Sting, un cocktail di sonorità per 10mila...
Il rock sulle corde del basso dell'ex Police - Padova, Hydrogen Festival. I 35 anni di carriera dell'artista inglese cavalcati con il vecchio Fender al collo. Mix intrigante di reggae, gospel, rock e punk.
Forse Sting è un mago. Di quelli che riescono perfino ad evocare la pioggia. Di quelli che fanno cadere qualche goccia da un cielo quasi terso durante l'ultimo bis di un concerto stellare, esattamente quando la canzone, 'Fragile', recita ''On and on the rain will fall like tears from a star''. Diecimila persone sono arrivate martedì sera a Piazzola sul Brenta per verificare lo stato di salute (musicale) di Gordon Matthew Thomas Sumner, in arte solo Sting, che a sessant'anni suonati, dopo una lunghissima tournee fondata sulle suggestioni orchestrali del ''Symphonicity Tour'', ha voluto ributtarsi al collo il suo vecchio basso Fender Precision degli anni Cinquanta, e dimostrare che, come canta il collega Neil Young, ''rock and roll will never die''. Riuscendoci.
Venti canzoni per raccontare 35 anni di carriera (prima dei 25 di carriera solista, c'erano i Police) in poco meno di due ore di un live pieno, suonatissimo e intrigante. Un live che ripercorre tutti gli amori musicali di Sting, desumibili dagli arrangiamenti dei brani ma anche dalla nuda natura delle canzoni: si va dal reggae bianco di 'Every little thing she does is magic'al levare di 'Englishman in New York', dal gospel di 'I hung my head' al blues 'Heavy cloud no rain', dal vicino Oriente di 'Desert rose' al punk rock di 'Next to you'. Sting riscopre il piacere di suonare i Police, otto canzoni sulle venti in scaletta, con delle straordinarie 'De do do do, de da da da' e, nei bis, 'King of Pain'. Un mix di ingredienti sonori passati nello shaker creativo di un artista come Sting, che riesce ancora a fare sognare ad ogni canzone (e non solo, vedendo l'entusiasmo e i commenti di tante spettatrici in adorazione per la maglietta attillata di Sting).

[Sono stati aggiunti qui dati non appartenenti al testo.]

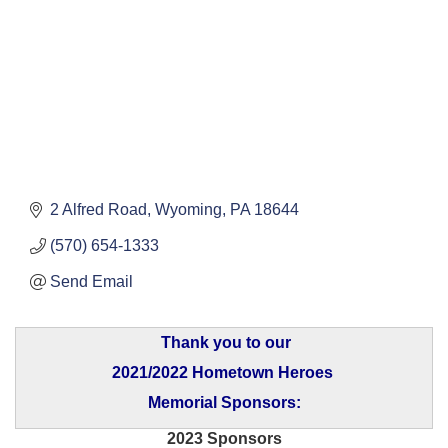
2 Alfred Road
Wyoming
PA
18644
(570) 654-1333
Send Email
Thank you to our
2021/2022 Hometown Heroes
Memorial Sponsors:
2023 Sponsors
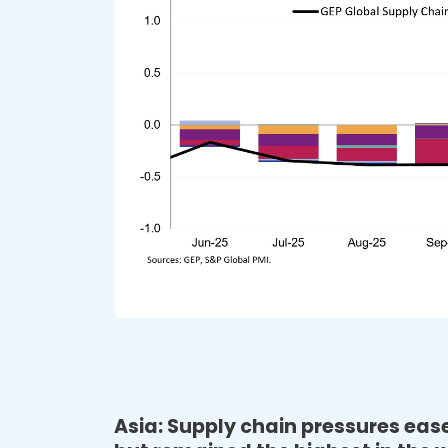
Asia: Supply chain pressures ea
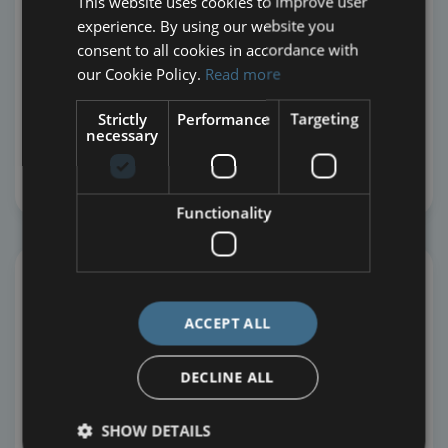
This website uses cookies to improve user
community guidelines
experience. By using our website you
No thanks, not right now
consent to all cookies in accordance with
our Cookie Policy.
Read more
ARE YOU CURRENTLY SUBSCRIBED TO
WORLDSHARE EMAILS?
(*)
Strictly
Performance
Targeting
necessary
Yes
No
Functionality
ACCEPT ALL
DECLINE ALL
Prefer to give via Stewardship?
SHOW DETAILS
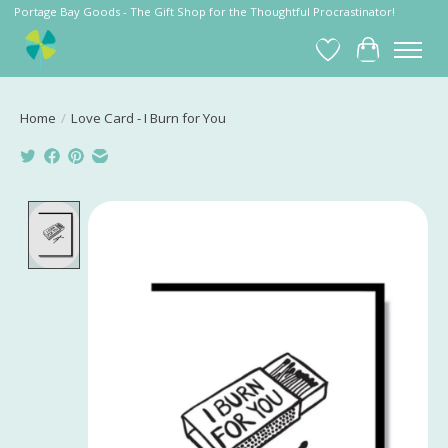
Portage Bay Goods - The Gift Shop for the Thoughtful Procrastinator!
Wish List
Cart
Home
/
Love Card - I Burn for You
Product image slideshow Items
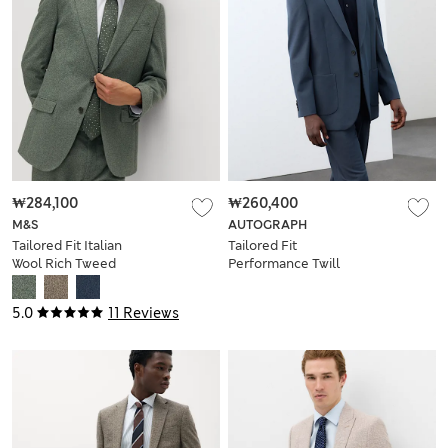
₩284,100
₩260,400
M&S
AUTOGRAPH
Tailored Fit Italian
Tailored Fit
Wool Rich Tweed
Performance Twill
Suit Jacket
Suit Jacket
5.0
11 Reviews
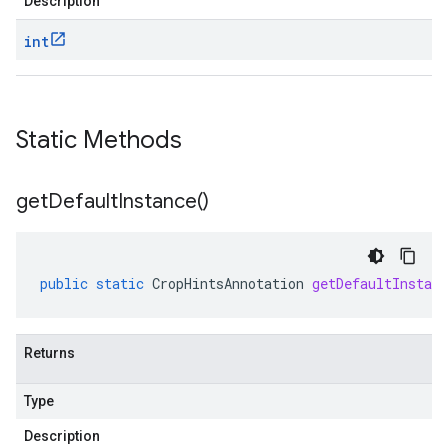
Description
int
Static Methods
get
Default
Instance(
)
public
static
CropHintsAnnotation
getDefaultInstanc
Returns
Type
Description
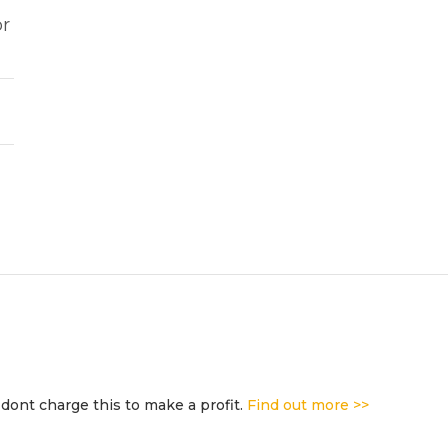
or
dont charge this to make a profit.
Find out more >>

Merito della riuscita del concerto va anche ad una band sontuosa. Oltre al fedele chitarrista Dominic Miller, c'è un tastierista precisissimo come David Sancious (fino al 1974 membro dell'E Steet Band di Bruce Springsteen), Vinnie Colaiuta presentato da Sting come ''Vincenzo Pietro'' il migliore batterista del mondo (ha suonato con Frank Zappa, Jeff Beck, Herbie Hancock, Duran Duran e Christina Aguilera), il violinista Peter Tickell (da brividi l'assolo rabbioso nella coda solo strumentale di 'Love is stronger than justice') e la potente seconda voce Jo Lawry. Sting ha abbandonato (metaforicamente) i vestiti eleganti con cui l'avevamo visto l'anno scorso in piazza San Marco e ha indossato gli abiti, un po' più stretti, da rocker. E non è un sintomo di pazzia se in alcuni momenti ha ricordato il personaggio di Ace nel film ''Quadrophenia'' degli Who. Oltre a due ore di musica, chiuse con un invasione di settori tutti in piedi e sotto il palco (anche sulle seggiole), Sting offre un'immagine di sé che unisce talento, tranquillità e gioia di condivisione. Grazie al soggiorno nella sua casa nel Chianti, ormai mastica anche qualcosa d'italiano, rivolgendosi al pubblico solo in questa lingua: ''Bella quella casa- scherza indicando villa Contarini - ma la mia è ancora più bella''.